On whether it would be appropriate to implement screening protocols to detect these cases in young people, Muñoz said: 'Before any screening or therapeutic protocol is introduced, these highly relevant findings must be validated and replicated in other studies and patient cohorts.'
He added that genetic analyses to detect these mutations are currently only available at the research level, making their clinical application difficult. Díaz-Gay explained: 'We perform whole genome sequencing of tumour biopsies and blood cells as normal tissue to identify tumour mutations, but this is not applicable in clinical practice, where specific genes relevant to a given tumour are analysed.'
He noted a desire to detect these mutations non-invasively via liquid biopsy or stool analysis rather than genetic testing but said that the effort is at an early stage.
Geographic Variation
The study found that SBS88 and ID18 were prevalent in cancers from specific countries — namely Argentina, Brazil, Colombia, Russia, and Thailand — suggesting that local environmental exposure may contribute to cancer, although the factors remain unknown.
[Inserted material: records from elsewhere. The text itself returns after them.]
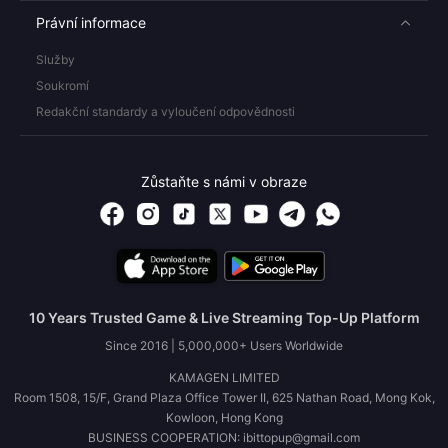
Právní informace
Služby
Soukromí
Redakční standardy a vyloučení odpovědnosti
Zůstaňte s námi v obraze
10 Years Trusted Game & Live Streaming Top-Up Platform
Since 2016 | 5,000,000+ Users Worldwide
KAMAGEN LIMITED
Room 1508, 15/F, Grand Plaza Office Tower II, 625 Nathan Road, Mong Kok,
Kowloon, Hong Kong
BUSINESS COOPERATION: ibittopup@gmail.com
Spain was not included in this part of the study design, which focused on molecular differences among those countries, 'but ultimately the primary objective became recognising differences between age groups,' Díaz-Gay said.
Although country-specific differences were found, the overall similarities in these tumours were considerable: 'There are specific genetic signatures, though not for colibactin, but in the mutational processes driving tumours. We have seen very concrete signatures in Argentina and Colombia; in these cases, though we could not determine the source, they could be related to microbial environmental exposures or other toxins.'
On other little-known environmental carcinogens, Díaz-Gay said that none stand out for the colon at present but that mutation pattern analysis has yielded major discoveries in recent years: 'New environmental factors causing kidney cancer mutations have been identified — for example, aristolochic acid, a highly mutagenic carcinogen linked to traditional medicine plants in countries such as Taiwan,' he explained.
He added that some high-risk cancer compounds are not associated with mutations, 'which is notable and the subject of much current research.'
Future Research
The authors outlined the key questions they would like to address in later phases of this research: How are children exposed to colibactin-producing bacteria, and how can that exposure be prevented? Do specific diets and lifestyles promote colibactin production? How can carriers of these mutations be identified? Trials are underway to assess whether probiotics can eliminate harmful strains and develop stool-based tests for the early detection of colibactin-associated mutations.
Díaz-Gay has filed a European patent application with application number EP25305077.7. Conflicts of interest for the other authors are detailed in the original publication. Muñoz has declared having no relevant financial conflicts of interest.